I managed to squeeze a few tears from somewhere.
'He said he'd find us, wherever we went. He said he'd
mess up my ma's face.'

21

It worked. I got a ten-mile-long lecture about what
happened to lads like me if we didn't stick to the straight
and narrow and how hard it was to get your life back on
track if you got a bad start and how I was still young
enough to change my ways and make a go of it and if I
didn't it would be St Pat's for me next time and blah blah
blah. I put up with it, and tried to look innocent and
grateful, and I said I would make something of my life
now Mick was out of the way and couldn't force me to
work for him no more. Then they put me in a garda car
and drove me down to my ma in Clare. I slept nearly all
the way in the back. Best taxi service in the country.

They had a long talk with my ma when we got there
and I heard most of it through the thin floor in my room.
My ma kept saying, 'He's a good lad, really,' and
'There's no real harm in him,' and 'That's why I brought
him down here.' Stupid cow. As if bringing me down
here was going to change anything.

After they left I waited for my ma to tear into me
like she usually does, but it didn't happen.
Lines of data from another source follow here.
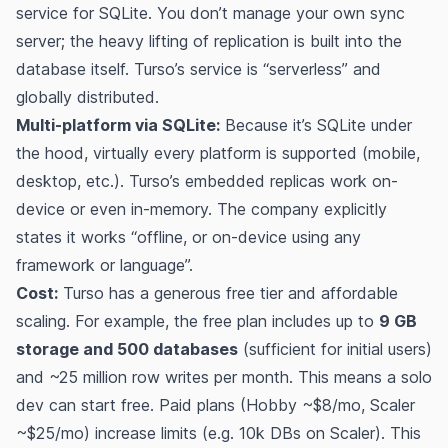
service for SQLite. You don’t manage your own sync
server; the heavy lifting of replication is built into the
database itself. Turso’s service is “serverless” and
globally distributed.
Multi-platform via SQLite:
Because it’s SQLite under
the hood, virtually every platform is supported (mobile,
desktop, etc.). Turso’s embedded replicas work on-
device or even in-memory. The company explicitly
states it works “offline, or on-device using any
framework or language”​.
Cost:
Turso has a generous free tier and affordable
scaling. For example, the free plan includes up to
9 GB
storage and 500 databases
(sufficient for initial users)
and ~25 million row writes per month​​. This means a solo
dev can start free. Paid plans (Hobby ~$8/mo, Scaler
~$25/mo) increase limits (e.g. 10k DBs on Scaler)​. This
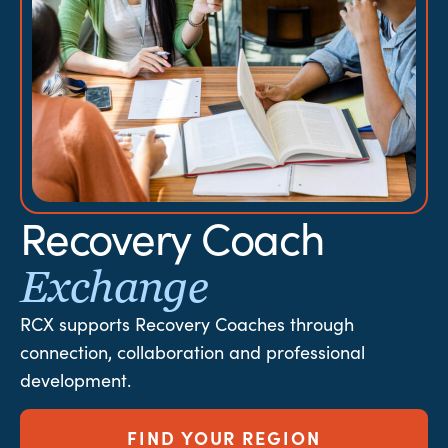
Recovery Coach
Exchange
RCX supports Recovery Coaches through
connection, collaboration and professional
development.
FIND YOUR REGION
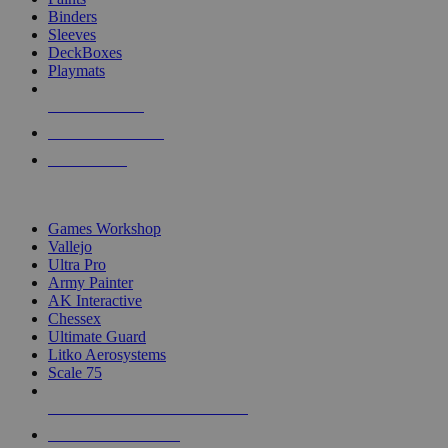
Binders
Sleeves
DeckBoxes
Playmats
NEW RELEASES
RECENT ARRIVALS
PRE-ORDERS
TOP DICE & SUPPLY PUBLISHERS
Games Workshop
Vallejo
Ultra Pro
Army Painter
AK Interactive
Chessex
Ultimate Guard
Litko Aerosystems
Scale 75
ALL DICE & SUPPLY PUBLISHERS
ALL DICE & SUPPLIES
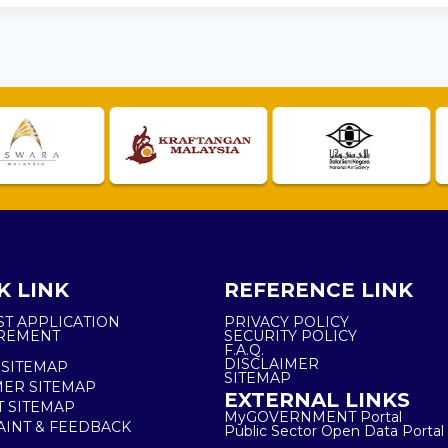
K LINK
REFERENCE LINK
ST APPLICATION
PRIVACY POLICY
REMENT
SECURITY POLICY
F.A.Q.
DISCLAIMER
 SITEMAP
SITEMAP
ER SITEMAP
EXTERNAL LINKS
T SITEMAP
MyGOVERNMENT Portal
INT & FEEDBACK
Public Sector Open Data Portal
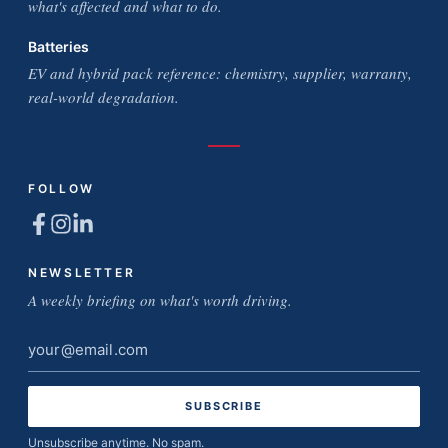
what's affected and what to do.
Batteries
EV and hybrid pack reference: chemistry, supplier, warranty,
real-world degradation.
FOLLOW
NEWSLETTER
A weekly briefing on what's worth driving.
Email
address
Unsubscribe anytime. No spam.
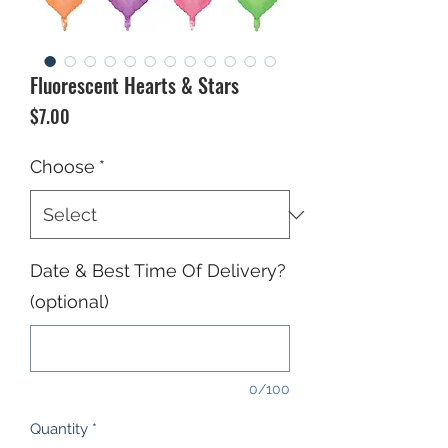
Fluorescent Hearts & Stars
Price
$7.00
Choose
*
Date & Best Time Of Delivery?
(optional)
0/100
Quantity
*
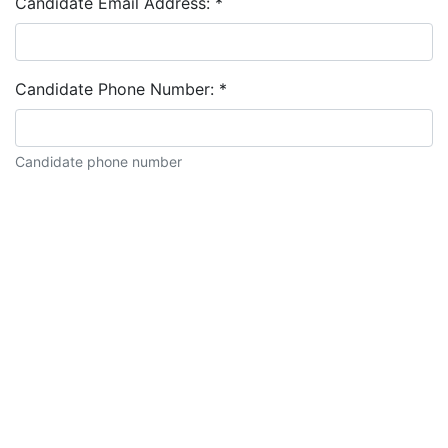
Candidate Email Address:
*
Candidate Phone Number:
*
Candidate phone number
Candidate description:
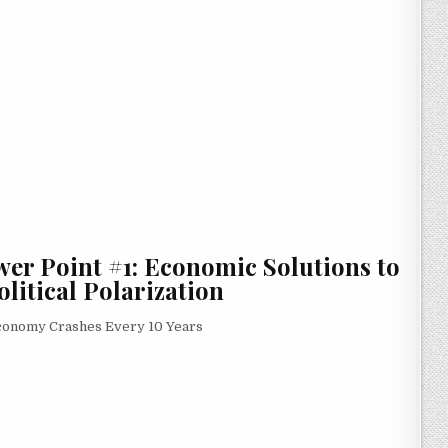
wer Point #1: Economic Solutions to
litical Polarization
Economy Crashes Every 10 Years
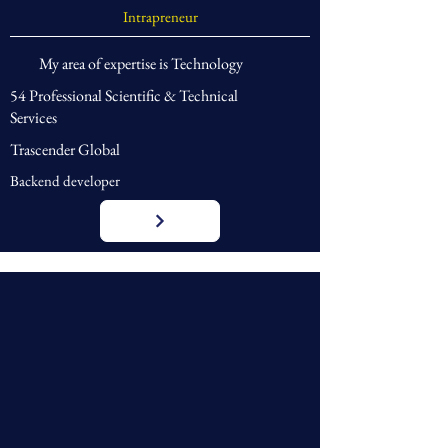
Intrapreneur
My area of expertise is Technology
54 Professional Scientific & Technical
Services
Trascender Global
Backend developer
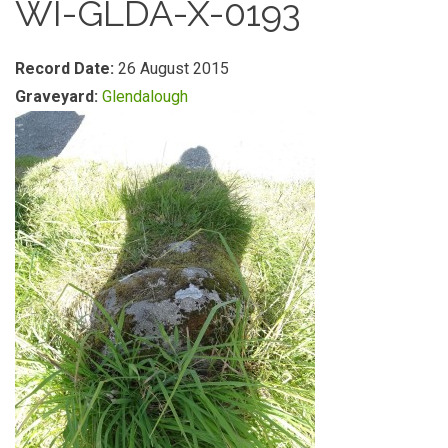
WI-GLDA-X-0193
Record Date:
26 August 2015
Graveyard:
Glendalough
'I never knew that, Bobby,' she said. 'About Mick
Kilroy. You should have told me. Why didn't you
tell me?'

I shrugged and tried not to laugh.

'But he's gone now. He won't bother you no more,'
she said. 'This is a new start now. Everything is going to
be different.'

For a second I almost believed her. Then the hole
where my future should have been gaped wide open
again.

I wished I hadn't slept so much in the garda car. I lay
awake for hours, listening to the night noises, inside and
out. There were rats or bats or something in the roof,
and every few minutes one of them went skittering
across the boards above my head. I kept thinking about
the little girl and how they murdered her. Did they
strangle her? Stab her? I kept getting this picture of her,
half cat, fighting for her life and screaming.

Something on soft feet went along beside the house
and knocked into the ash-can. It must have been the dog,
because I heard it come in through its flap and bump
around in the kitchen, and then it went out again, and
then I heard its claws on the kitchen floor and I wasn't
sure whether it was in or out or whether I was awake or
asleep, and then I dreamed that psycho Mick was out on
bail and running at the back door with an axe.